Symptomatic ventricular tachycardia (VT) and a history of sudden cardiac death are indications for placement of an automatic implantable cardioverter-defibrillator (AICD), long-term antiarrhythmic therapy with amiodarone, or occasionally, radiofrequency catheter ablation, which have been shown to improve survival.45 Biventricular VADS and the TAH can be considered in this subgroup.
The prioritization of appropriate recipients for transplantation is based on survival and quality of life expected to be gained in comparison with maximal medical and surgical alternatives.3 The United Network for Organ Sharing (UNOS) is a national organization that maintains organ transplantation waiting lists and allocates identified donor organs on the basis of recipients’ priority status. This priority status is based on a recipient’s status level (eg, IA, IB, or II), blood type, body size, and duration of time at a particular status level.2 Geographic distance between donor and potential recipient is also taken into consideration. Highest priority is given to local status IA patients possessing the earliest listing dates. The recipient status criteria established by UNOS in 1999 are outlined in Table 60-3. In 1994, the percentage of patients awaiting transplantation for more than 2 years was 23%; this increased to 49% by 2003. From 1998 (with the institution of a new status system) to 2007, the distribution of patient status at transplant changed dramatically.
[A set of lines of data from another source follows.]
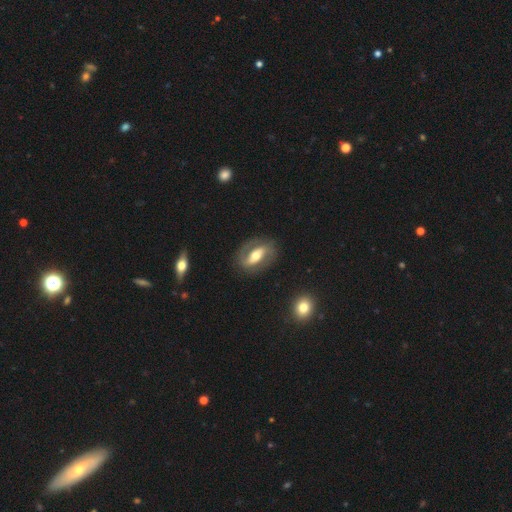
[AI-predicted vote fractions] This is likely a featured or disk galaxy (73%). It is clearly not viewed edge-on (91%). Bar: possibly strong (54%). Spiral arm pattern: likely yes (78%). Spiral arm count: clearly 2 (84%). Spiral winding: marginally medium (44%). Central bulge: likely moderate (68%). Merging: likely none (79%).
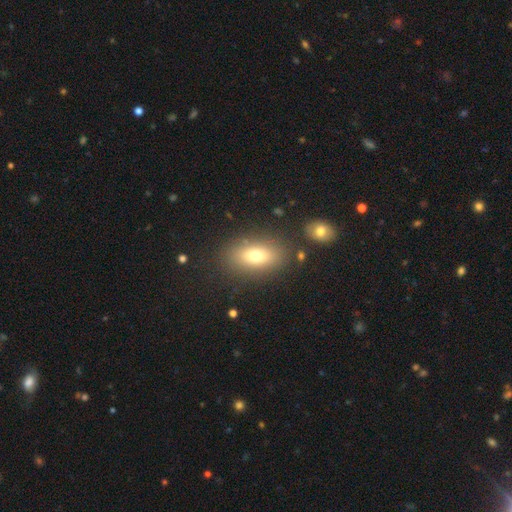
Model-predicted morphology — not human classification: Smooth or featured? smooth (74%)
How rounded? in between (85%)
Merging? none (81%)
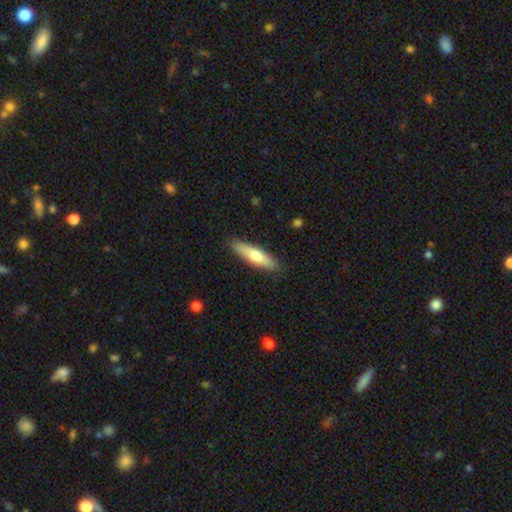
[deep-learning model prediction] A smooth galaxy with no disk features (65%) that is cigar-shaped (72%).

Vote fractions:
- Smooth or featured? smooth: 65% / featured or disk: 30% / star or artifact: 5%
- How rounded? cigar-shaped: 72% / in between: 27% / round: 2%
- Merging? none: 87% / minor disturbance: 9% / major disturbance: 2% / merger: 1%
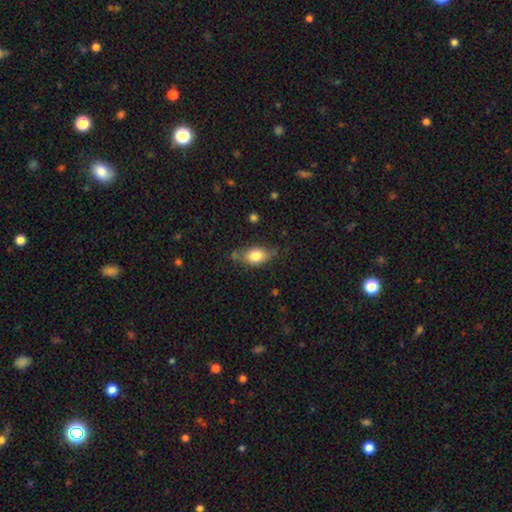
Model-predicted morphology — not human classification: Smooth or featured? smooth (79%)
How rounded? in between (80%)
Merging? none (64%)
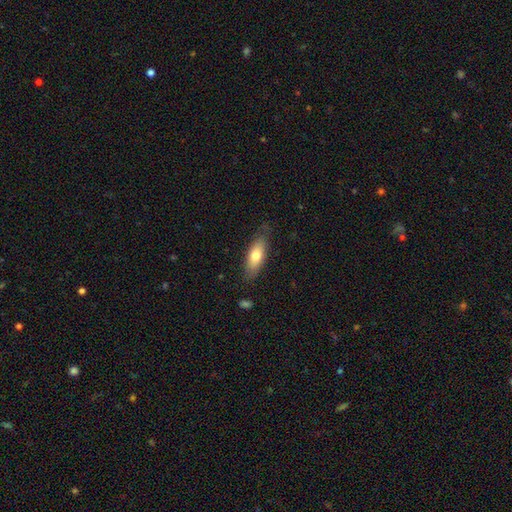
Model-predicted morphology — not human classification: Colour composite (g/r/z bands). It shows a smooth galaxy with no disk features (71%) that is in between round and cigar-shaped (70%). Merging: none (75%).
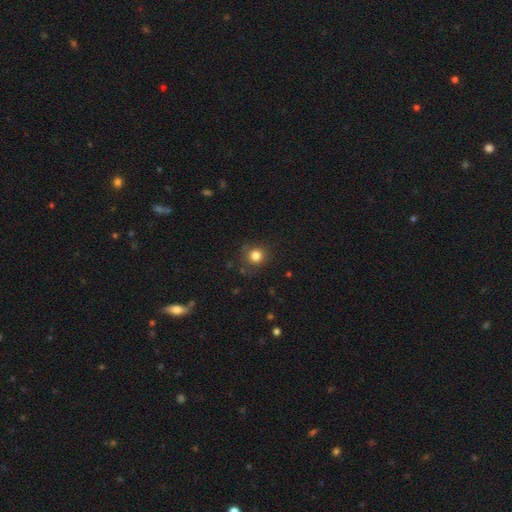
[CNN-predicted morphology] A smooth galaxy with no disk features (82%) that is round (90%).

Vote fractions:
- Smooth or featured? smooth: 82% / star or artifact: 12% / featured or disk: 6%
- How rounded? round: 90% / in between: 9% / cigar-shaped: 1%
- Merging? none: 81% / minor disturbance: 13% / major disturbance: 4% / merger: 2%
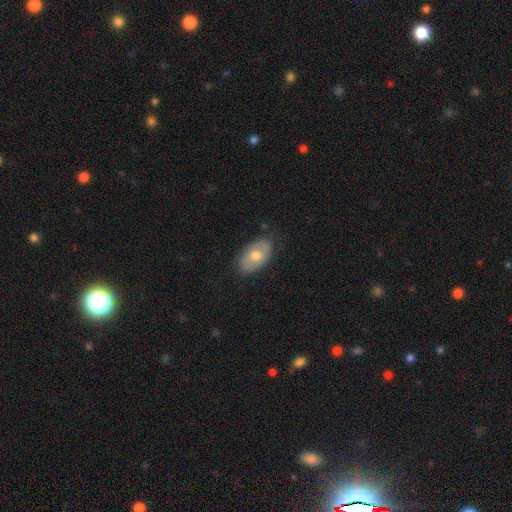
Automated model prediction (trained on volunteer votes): Q: Smooth or featured?
A: smooth (61%); runner-up: featured or disk (33%)
Q: How rounded?
A: in between (92%); runner-up: round (7%)
Q: Merging?
A: none (80%); runner-up: minor disturbance (15%)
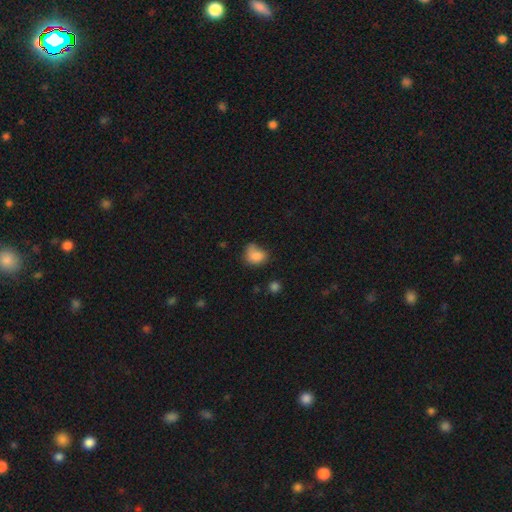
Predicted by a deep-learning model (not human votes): Overall: smooth (82%). How rounded: in between (52%; round 47%). Merging: none (42%; minor disturbance 35%).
In 1999, the distribution was 34% (1A), 36% (1B), and 26% (2). This shifted in 2007 to 50% (1A), 36% (1B), and 14% (2).46
Status Ia |
|
Status Ib |
|
Status Ii |
All other waiting patients who do not meet status Ia or Ib criteria *UNOS Executive Order, August 1999 |
Patients considered for transplantation should be examined at least every 3 months for reevaluation of recipient status. Yearly right-sided heart catheterization is indicated for all candidates on the waiting list and in selected cases for patients rejected because of PH. Presently, there is no established method to delist patients who have stabilized on medical therapy without loss of their previously accrued waiting time.
The US Uniform Anatomic Gift Act of 1968 states that all competent individuals over the age of 18 may donate all or part of their bodies and established the current voluntary basis of organ donation practiced in the United States. To accommodate the increasing demand for organs, the original stringent criteria for donor eligibility have been relaxed, and educational campaigns have increased awareness of the need for a larger donor pool. In 1986, the Required Request Law, which required hospitals to request permission from next of kin to recover organs, was passed to encourage physician compliance in the donor request process. Future reforms will be molded by the evolving public attitude to transplantation and likely will focus on continued public and physician education.
The availability of donor organs remains the major limiting factor to heart transplantation. In the early years of heart transplantation, the number of heart transplants performed in the United States increased steadily to a peak in 1995 of 2363 and then reached a plateau in 1998. After 1998, there was a gradual decline in heart transplants per year to a nadir of 2015 in 2004, after which the number has steadily increased to 2207 in 2007.46 A more risk-averse approach to donor use has been discussed as contributing factor for decreased organ use.47 Conversely, successful use of hearts with donor cardiac arrest history < 8 minutes48 and donor cardiopulmonary resuscitation49 has recently been reported.
Interestingly, likely owing to improved preoperative care, the death rate for patients on the waiting list for a cardiac allograft has decreased steadily.46
In an effort to increase organ donation and to coordinate an equitable allocation of allografts, Congress passed the National Organ Transplant Act in 1984. This act resulted in the drafting of the aforementioned Required Request Law, as well as the awarding of a federal contract to the UNOS for the development of a national organ procurement and allocation network. To facilitate transplantation, the United States is divided into 11 geographic regions.
Organs are offered to sick patients within the region in which they were donated before being offered to other parts of the country. This helps to reduce organ preservation time, improve organ quality and survival outcomes, reduce the costs incurred by the transplant patient, and increase access to transplantation.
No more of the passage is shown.